We’ve heard successive Ministers claim that a significant chunk of the support we’re labelling as subsidies is to assist Indigenous communities transition off of diesel to cleaner sources of energy. To clarify, Environmental Defence strongly supports measures to ensure Indigenous Nations have access to affordable energy, regardless of the type of energy. We are encouraged to see more federal funding going towards supporting the transition off of harmful diesel. In 2020, the only measure included in our report was $2.37 million for funding for a diesel generation station in Nibinamik First Nation.

What about the progress that has been made? 

Since 2011, the federal government has announced a phase-out of eight tax measures (some have already been phased-out, others are set to expire in 2025). However, none of those measures are included in the $18 billion tally – since there is no government transparency on how much foregone revenue results from any of those measures.

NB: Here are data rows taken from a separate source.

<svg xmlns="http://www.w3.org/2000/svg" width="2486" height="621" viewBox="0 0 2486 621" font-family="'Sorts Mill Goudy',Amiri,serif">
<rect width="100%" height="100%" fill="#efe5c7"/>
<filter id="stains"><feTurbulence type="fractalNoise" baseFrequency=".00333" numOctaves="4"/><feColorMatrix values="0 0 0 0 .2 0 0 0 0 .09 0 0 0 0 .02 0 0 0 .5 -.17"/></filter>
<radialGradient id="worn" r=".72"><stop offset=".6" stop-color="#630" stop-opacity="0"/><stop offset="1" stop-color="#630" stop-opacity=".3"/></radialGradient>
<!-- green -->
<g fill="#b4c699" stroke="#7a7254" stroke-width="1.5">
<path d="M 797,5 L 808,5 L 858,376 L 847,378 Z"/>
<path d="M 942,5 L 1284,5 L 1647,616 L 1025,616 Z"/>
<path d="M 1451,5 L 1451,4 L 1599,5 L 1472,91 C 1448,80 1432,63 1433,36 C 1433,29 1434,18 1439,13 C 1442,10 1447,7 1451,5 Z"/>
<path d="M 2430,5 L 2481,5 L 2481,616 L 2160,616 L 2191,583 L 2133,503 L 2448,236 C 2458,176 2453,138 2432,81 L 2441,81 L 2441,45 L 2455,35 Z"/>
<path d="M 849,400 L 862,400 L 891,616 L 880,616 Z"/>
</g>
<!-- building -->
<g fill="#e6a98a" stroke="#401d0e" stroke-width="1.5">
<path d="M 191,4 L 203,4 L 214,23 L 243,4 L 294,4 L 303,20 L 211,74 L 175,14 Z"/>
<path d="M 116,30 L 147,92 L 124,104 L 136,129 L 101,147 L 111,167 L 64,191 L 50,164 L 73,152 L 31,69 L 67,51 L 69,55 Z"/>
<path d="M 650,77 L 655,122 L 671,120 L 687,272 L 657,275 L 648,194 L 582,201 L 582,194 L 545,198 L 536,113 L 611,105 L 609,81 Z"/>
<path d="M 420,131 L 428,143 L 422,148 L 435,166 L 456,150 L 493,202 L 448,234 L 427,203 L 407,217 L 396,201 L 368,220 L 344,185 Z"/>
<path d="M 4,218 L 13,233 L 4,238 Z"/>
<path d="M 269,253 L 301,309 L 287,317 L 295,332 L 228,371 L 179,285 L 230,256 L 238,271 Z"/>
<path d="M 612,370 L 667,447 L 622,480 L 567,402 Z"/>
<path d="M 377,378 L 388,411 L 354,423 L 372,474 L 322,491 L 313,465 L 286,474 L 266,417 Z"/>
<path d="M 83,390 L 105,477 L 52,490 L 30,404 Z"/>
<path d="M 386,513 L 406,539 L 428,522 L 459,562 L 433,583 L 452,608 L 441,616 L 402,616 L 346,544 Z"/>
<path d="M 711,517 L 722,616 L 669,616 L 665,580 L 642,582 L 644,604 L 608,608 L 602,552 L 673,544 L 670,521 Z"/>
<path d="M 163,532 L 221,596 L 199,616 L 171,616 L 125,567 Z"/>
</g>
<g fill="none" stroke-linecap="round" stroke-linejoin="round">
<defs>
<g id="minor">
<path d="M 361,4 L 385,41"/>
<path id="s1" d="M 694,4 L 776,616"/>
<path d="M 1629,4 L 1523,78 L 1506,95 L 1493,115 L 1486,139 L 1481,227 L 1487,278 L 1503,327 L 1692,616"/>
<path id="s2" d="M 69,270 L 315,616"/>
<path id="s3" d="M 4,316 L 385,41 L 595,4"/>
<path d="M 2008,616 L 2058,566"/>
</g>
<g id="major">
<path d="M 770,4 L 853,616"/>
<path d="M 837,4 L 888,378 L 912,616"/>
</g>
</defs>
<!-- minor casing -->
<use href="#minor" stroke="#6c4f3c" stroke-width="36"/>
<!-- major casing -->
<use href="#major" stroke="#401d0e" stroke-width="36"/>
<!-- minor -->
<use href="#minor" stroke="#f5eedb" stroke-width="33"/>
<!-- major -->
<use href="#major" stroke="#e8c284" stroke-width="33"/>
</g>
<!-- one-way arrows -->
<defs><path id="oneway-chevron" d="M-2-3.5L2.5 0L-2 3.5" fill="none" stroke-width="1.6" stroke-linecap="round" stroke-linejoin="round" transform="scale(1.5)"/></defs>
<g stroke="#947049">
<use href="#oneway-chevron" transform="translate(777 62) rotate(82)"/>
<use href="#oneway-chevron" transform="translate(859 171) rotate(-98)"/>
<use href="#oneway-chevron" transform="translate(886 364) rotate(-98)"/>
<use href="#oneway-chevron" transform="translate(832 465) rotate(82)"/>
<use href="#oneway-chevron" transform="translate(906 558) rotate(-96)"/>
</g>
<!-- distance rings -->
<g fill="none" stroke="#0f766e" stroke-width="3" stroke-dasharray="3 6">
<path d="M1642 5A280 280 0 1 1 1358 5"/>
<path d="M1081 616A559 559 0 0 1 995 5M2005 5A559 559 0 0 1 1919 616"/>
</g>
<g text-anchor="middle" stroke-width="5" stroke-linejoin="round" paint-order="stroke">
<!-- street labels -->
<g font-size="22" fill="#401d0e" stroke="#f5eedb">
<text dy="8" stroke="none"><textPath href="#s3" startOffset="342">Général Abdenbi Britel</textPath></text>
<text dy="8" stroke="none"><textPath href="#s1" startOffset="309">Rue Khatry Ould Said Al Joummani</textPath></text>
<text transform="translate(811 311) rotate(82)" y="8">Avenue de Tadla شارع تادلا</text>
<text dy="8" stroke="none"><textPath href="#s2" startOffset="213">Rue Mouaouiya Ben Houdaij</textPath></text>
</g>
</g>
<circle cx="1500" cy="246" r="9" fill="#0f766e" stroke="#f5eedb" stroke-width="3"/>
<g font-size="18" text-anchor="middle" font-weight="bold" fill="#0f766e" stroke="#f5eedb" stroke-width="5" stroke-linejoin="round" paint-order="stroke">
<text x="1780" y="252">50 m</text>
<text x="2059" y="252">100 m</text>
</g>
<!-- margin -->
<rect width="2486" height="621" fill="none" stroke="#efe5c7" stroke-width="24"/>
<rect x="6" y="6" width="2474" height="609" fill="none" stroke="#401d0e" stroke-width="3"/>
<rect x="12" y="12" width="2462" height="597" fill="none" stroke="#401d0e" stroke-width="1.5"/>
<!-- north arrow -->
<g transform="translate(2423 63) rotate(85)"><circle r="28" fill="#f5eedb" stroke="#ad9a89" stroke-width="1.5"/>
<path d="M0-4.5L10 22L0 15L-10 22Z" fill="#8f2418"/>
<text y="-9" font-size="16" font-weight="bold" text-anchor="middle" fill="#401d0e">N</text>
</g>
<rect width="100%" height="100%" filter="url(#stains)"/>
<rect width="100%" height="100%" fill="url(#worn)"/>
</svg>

And all indications are that Canada is continuing to move in the wrong direction. A recent report from Bloomberg New Energy Finance found that the Government of Canada raised its level of support to fossil fuels by 40% from 2015–19 — the second-largest increase among the G-20.

Canada committed to phasing out subsidies by 2025 back in 2009. Since then, we know much more about the urgency of the climate crisis and the need to stop all investments to the sector. So 2025 is no longer good enough – we need to eliminate subsidies immediately.